Il représente le coût moyen de l’argent pour l’entreprise (dette et capitaux propres). C’est crucial pour traduire la valeur future en valeur présente.
Et pour ce qui se passe après ces 5 à 7 ans ?
On ajoute une valeur terminale.
C’est la valeur de l’entreprise « à l’infini » après la période de projection explicite. On la calcule souvent avec une formule type Gordon-Shapiro, ou en appliquant un multiple à l’EBITDA de la dernière année projetée.
Prenons un exemple très concret :
Imaginez que votre entreprise cible génère des FCF de :
- 12 M€ la 1ère année
- 14 M€ la 2ème année
- 16 M€ la 3ème année
- 17 M€ la 4ème année
- 18 M€ la 5ème année
Vous avez estimé un WACC de 9 % et une croissance à long terme (au-delà des 5 ans) de 2 %.
La valeur terminale se calcule alors en projetant le FCF de la 6ème année et en appliquant une formule. Vous obtenez une Enterprise Value (valeur de l’entreprise dans sa globalité) en additionnant tous ces flux actualisés et cette valeur terminale.
Ensuite, pour connaître la valeur de l’equity (ce que vous, en tant qu’actionnaire, allez acheter), vous retirez simplement la dette nette de l’entreprise.

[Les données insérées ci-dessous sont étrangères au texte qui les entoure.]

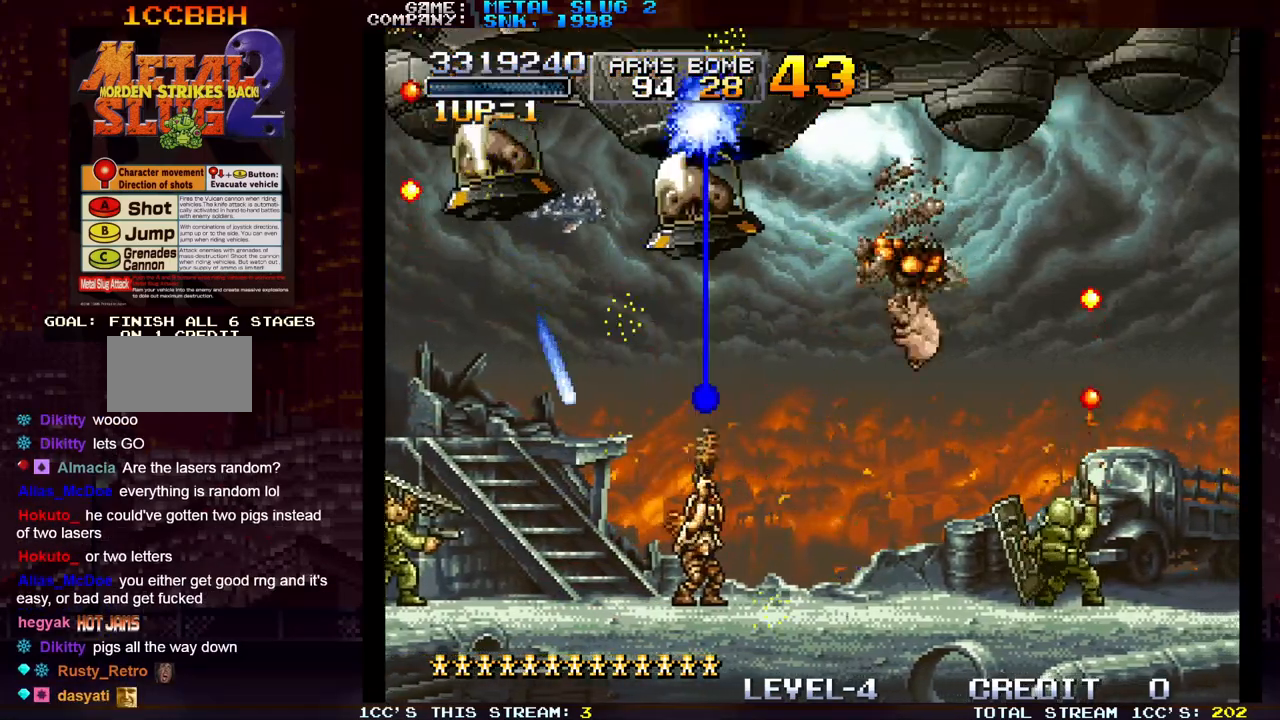
{"buttons": ["SQUARE"], "left_stick": "up", "events": [[17, "SQUARE", "up"], [83, "SQUARE", "down"], [83, "left_stick", "up-right"], [200, "SQUARE", "up"], [267, "SQUARE", "down"], [283, "left_stick", "up"], [383, "SQUARE", "up"], [467, "SQUARE", "down"]]}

Vous voyez, c’est une méthode qui vous force à bien comprendre le business plan et le potentiel de cash de votre cible. Un peu comme si vous dessiniez le futur financier de l’entreprise.
La méthode des comparables
Après le futur lointain, revenons aux réalités du marché.
La méthode des comparables, c’est un peu le « bon sens » de la valorisation. Vous savez, regarder à combien se sont vendues les maisons du voisin pour estimer la vôtre.
Et si je vous demandais quelle est la métrique la plus utilisée pour les comparables ?
Souvent, c’est l’EV/EBITDA.
Pour cette méthode, l’idée est de dénicher des sociétés comparables.
Des entreprises qui évoluent dans le même secteur, qui ont une taille similaire, un positionnement géographique proche, et un profil de croissance comparable.
Où les trouver ? Il y a deux grandes sources :
- Les « pairs » cotés en bourse, qui opèrent sur le même marché.
- Les transactions récentes sur des cibles non cotées, qui ont eu lieu dans votre domaine.
Une fois que vous avez ce panel, vous calculez des multiples de valorisation.
Le plus courant, c’est l’EV/EBITDA (valeur d’entreprise sur l’EBITDA). Mais on regarde aussi l’EV/CA (chiffre d’affaires) ou l’EV/EBIT.
Parfois, pour l’equity uniquement, on utilise le P/E (prix sur bénéfice).
Ensuite, vous prenez la médiane ou une fourchette de ces multiples, et vous l’appliquez aux chiffres de votre cible.
Exemple rapide : imaginez que les entreprises de votre secteur se valorisent en moyenne 10 fois leur EBITDA.
Si votre cible réalise un EBITDA normalisé de 15 M€, alors son Enterprise Value (EV) indicatif serait de 150 M€ (15 M€ x 10).
Mais attention ! Ce n’est qu’un point de départ.
Vous devez absolument ajuster ce chiffre en fonction des spécificités de votre cible :
Sa croissance future, sa rentabilité intrinsèque, et la qualité du cash qu’elle génère.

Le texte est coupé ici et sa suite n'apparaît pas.